» **What is required**:
Can you print the lines from the one containing "Every second counts when faced with a" up to and including the one containing "Protect your organization", reproducing each word for word?

Stored data entries
•••

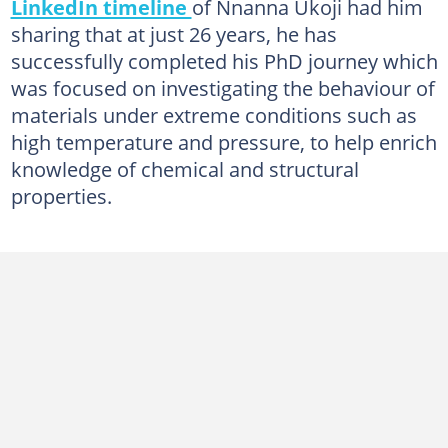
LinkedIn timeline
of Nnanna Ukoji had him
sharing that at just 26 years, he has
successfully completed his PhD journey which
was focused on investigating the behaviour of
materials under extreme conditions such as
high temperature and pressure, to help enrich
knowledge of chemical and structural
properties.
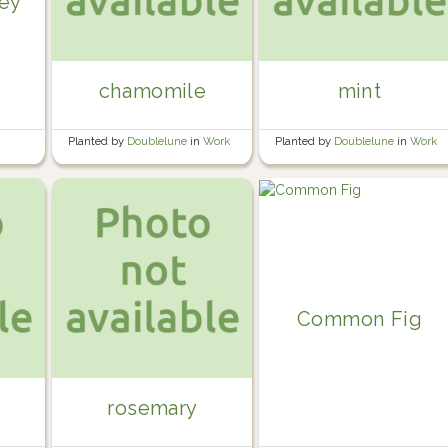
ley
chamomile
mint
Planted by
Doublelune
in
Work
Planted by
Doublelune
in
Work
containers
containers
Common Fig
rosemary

•••

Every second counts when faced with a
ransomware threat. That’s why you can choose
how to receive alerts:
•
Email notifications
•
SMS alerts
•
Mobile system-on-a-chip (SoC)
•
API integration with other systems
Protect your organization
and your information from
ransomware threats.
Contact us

•••

» **Task answer**:
Every second counts when faced with a
ransomware threat. That’s why you can choose
how to receive alerts:
•
Email notifications
•
SMS alerts
•
Mobile system-on-a-chip (SoC)
•
API integration with other systems
Protect your organization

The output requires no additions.